Later this month, 27 year old Millicent Barty will be travelling to London where she will receive H.M. The Queen’s Young Leaders Award in recognition of the fine work she has done to educate and empower young and under-privileged people throughout the country.

Millicent will be the fourth young Solomon Islander that I am aware of in recent years to be been honoured by such a prestigious award and deservedly so.

Last week in Honiara during a workshop under the auspices of the UNDIP more than 60 young people told the UNDIP organiser that they wanted to be part of the solution to the problem of corruption and not to be seen as the problem.

In the wider sense, I truly believe the vast majority of young people in the Solomon Islands want to have a voice and to contribute to society in the best possible way, as exemplified by young Millicent and the previous awardees of the Queen’s Award.

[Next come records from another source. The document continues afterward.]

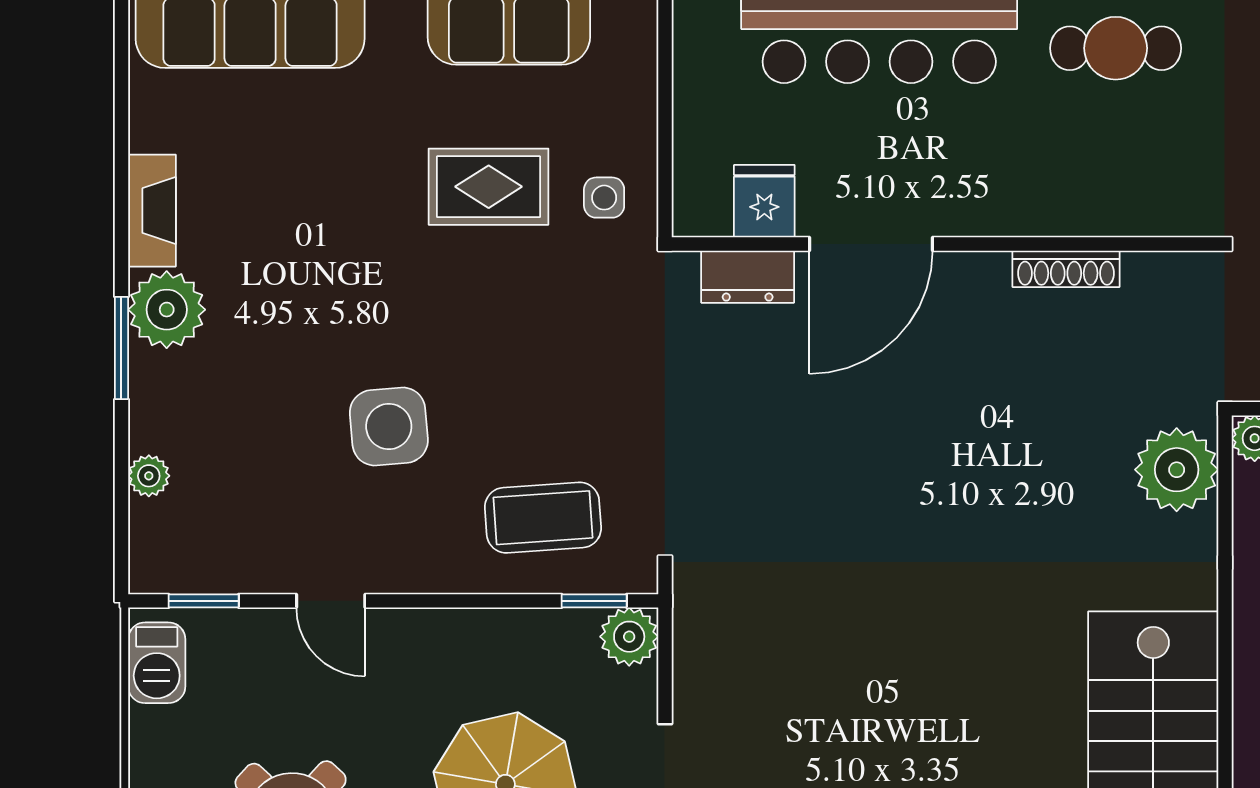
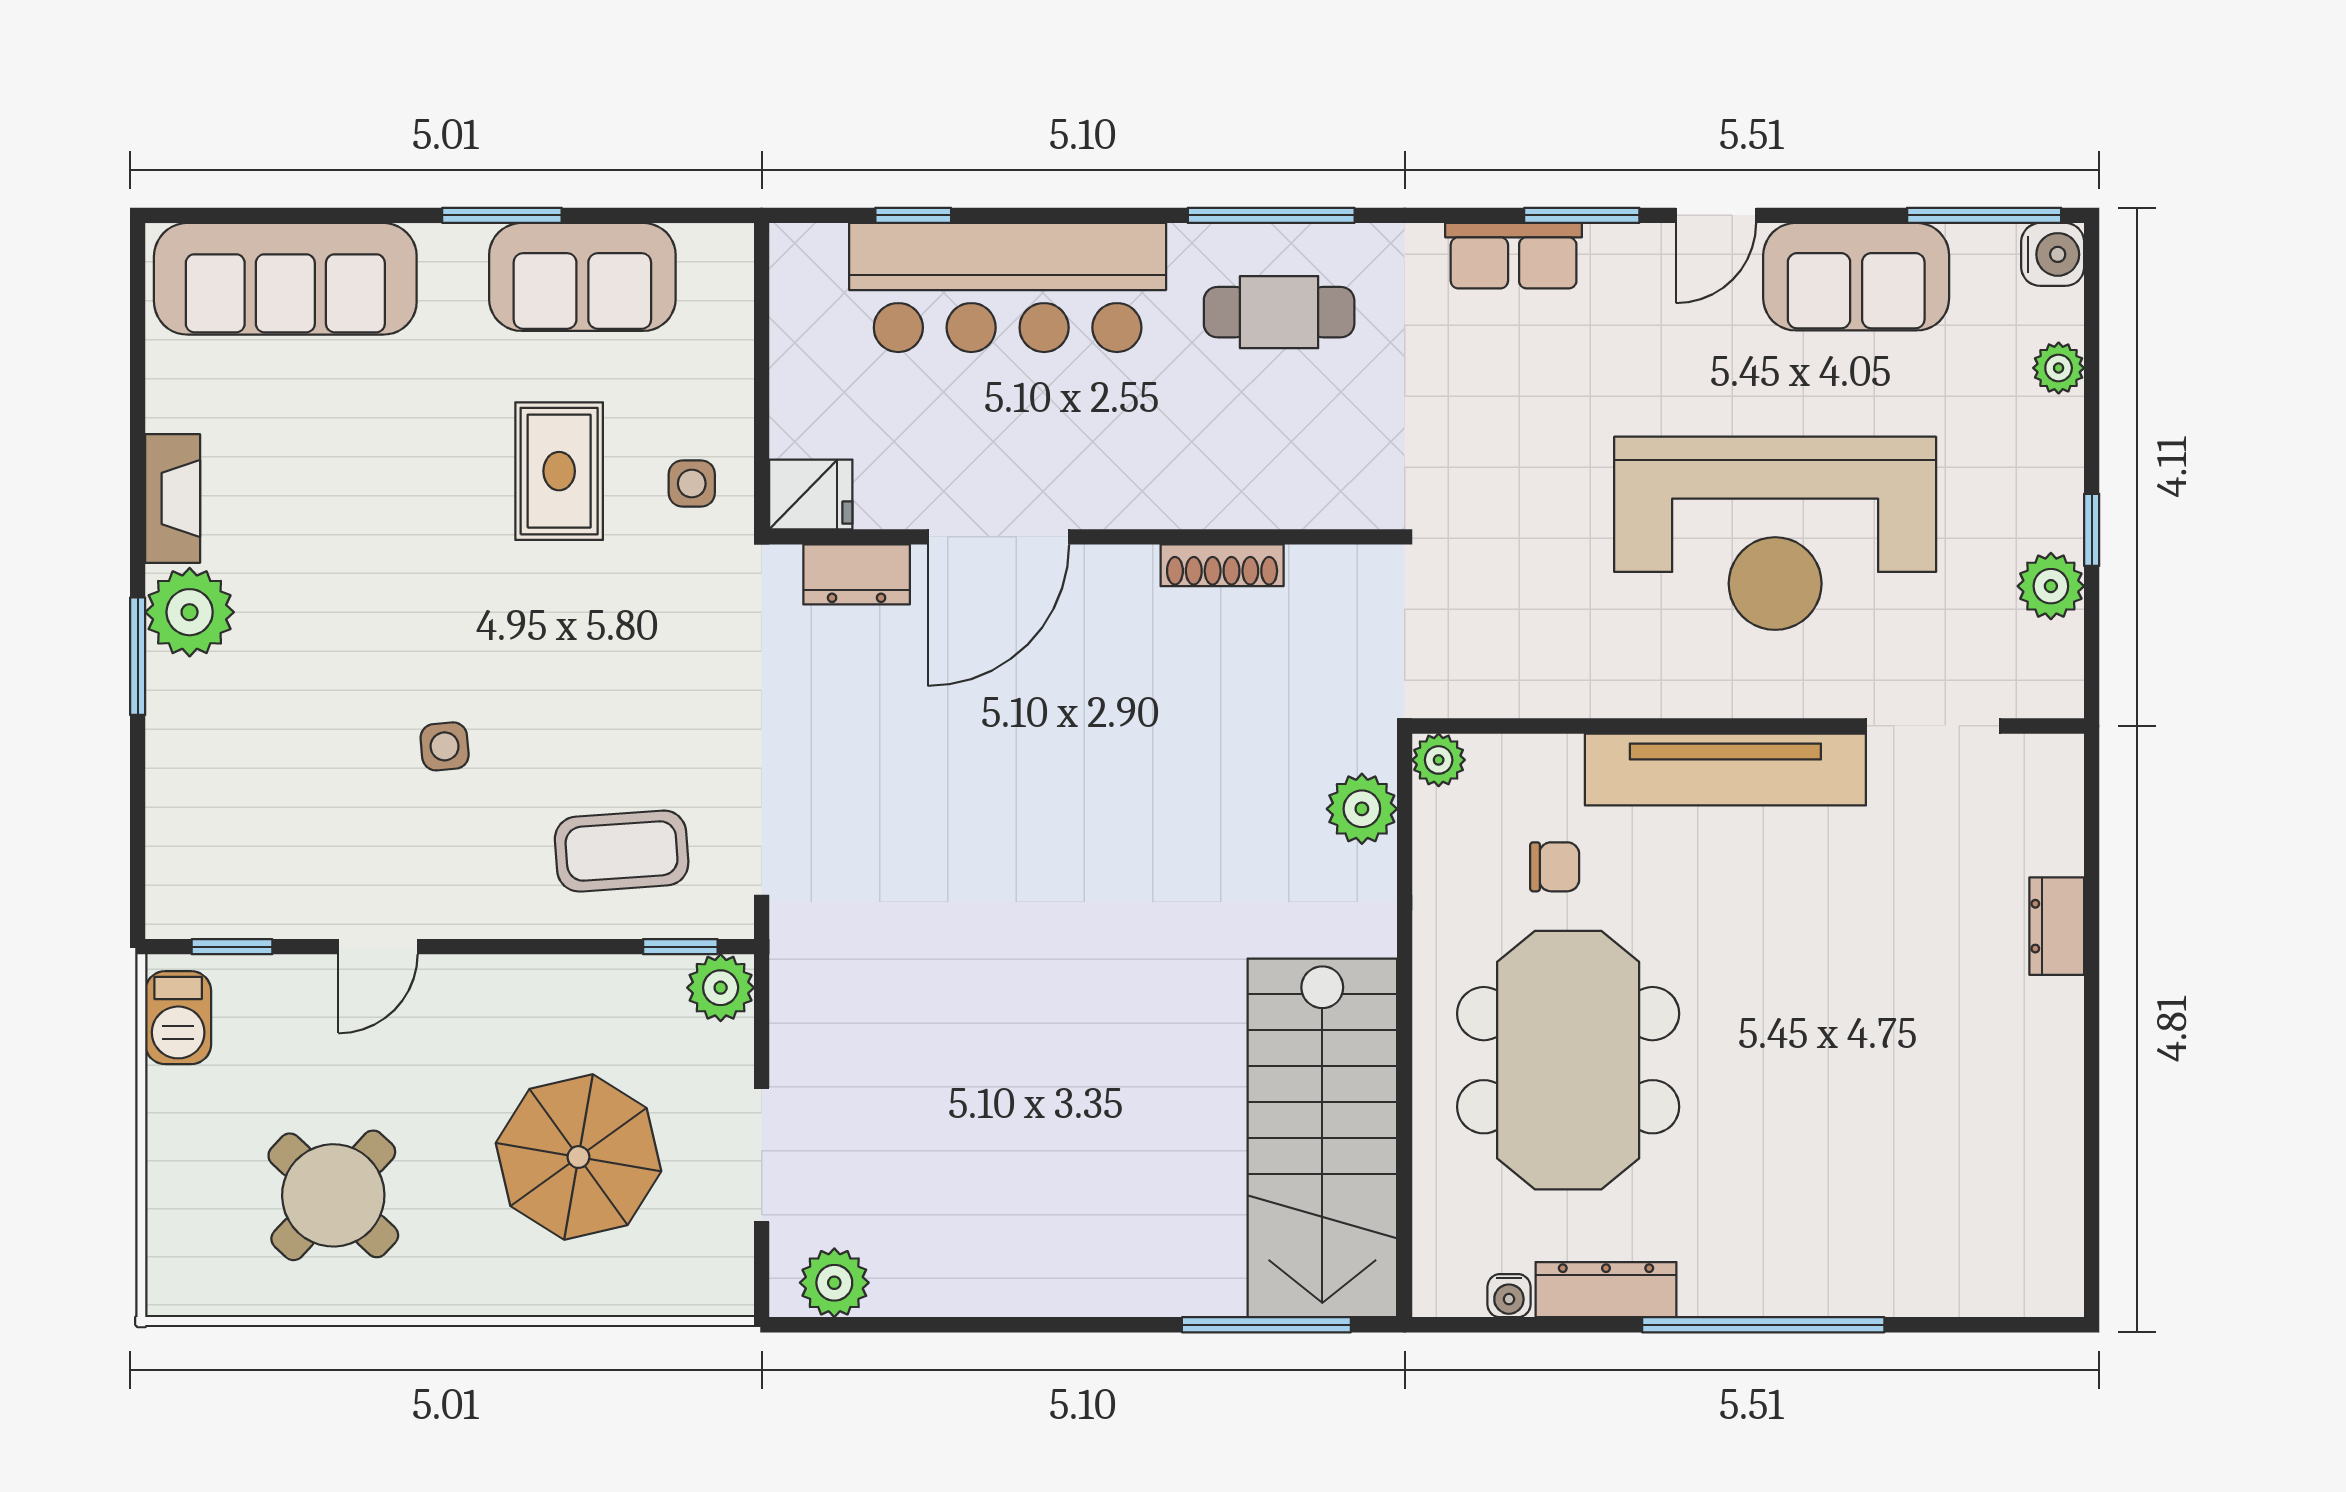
rug: (489, 187) -> (559, 471), turned 90
fridge: (764, 201) -> (811, 494), moved, turned 90
side table: (389, 426) -> (445, 746), width x0.54, depth x0.54
plant: (1177, 470) -> (1362, 809), width x0.73, depth x0.73
plant: (149, 476) -> (169, 803), removed
door: (331, 601) -> (378, 947), hinge flipped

In the past few days one has read of the alleged criminal activities of some youths in both Honiara and in Kirakira but with the lack of unemployment opportunities throughout the country and especially in the rural areas, it has to be accepted that some young people will go astray.   I am not defending what it has been alleged they have done but merely once again making my point that youth unemployment is a primary factor in unlawful activities.

Youth@ Work programmes have assisted many young people with “job experience” and promotedentrepreneurship but I concern myself, greatly, that those Youth @ Work graduates, however deserving, are not yet finding work.

As I write, as part of its vision for a vibrant private sector, leading to better lives for the people of Solomon Islands, the Solomon Islands Chamber of Commerce and Industry (SICCI) foresees the importance of encouraging young people to take up entrepreneurship and be part of this vision going forward into the future.

I really do hope the initiative being driven by the SICCI will have the outcomes anticipated.

For many years I have written about the need for job creation, and job opportunities for young people, but my hopes have been dashed so many times and today I understand the overall unemployment rate is around 35 percent.

The Prime Minister has talked about lessening international aid andpromoting trade and I fully support such ideals.

I truly wish that one or more of Solomon Islands current aid partners would do the same as I have often mentioned about what I have experienced here in Thailand.

At Bangpoo in the Eastern sector of Bangkok, there operates a successful electronics switch gear factory under the management of Taiwanese managers.

The factory employs, on a three shift system, more than 10 thousand young people in its operations and satisfies the job needs of whole communities while allowing for export products to international markets.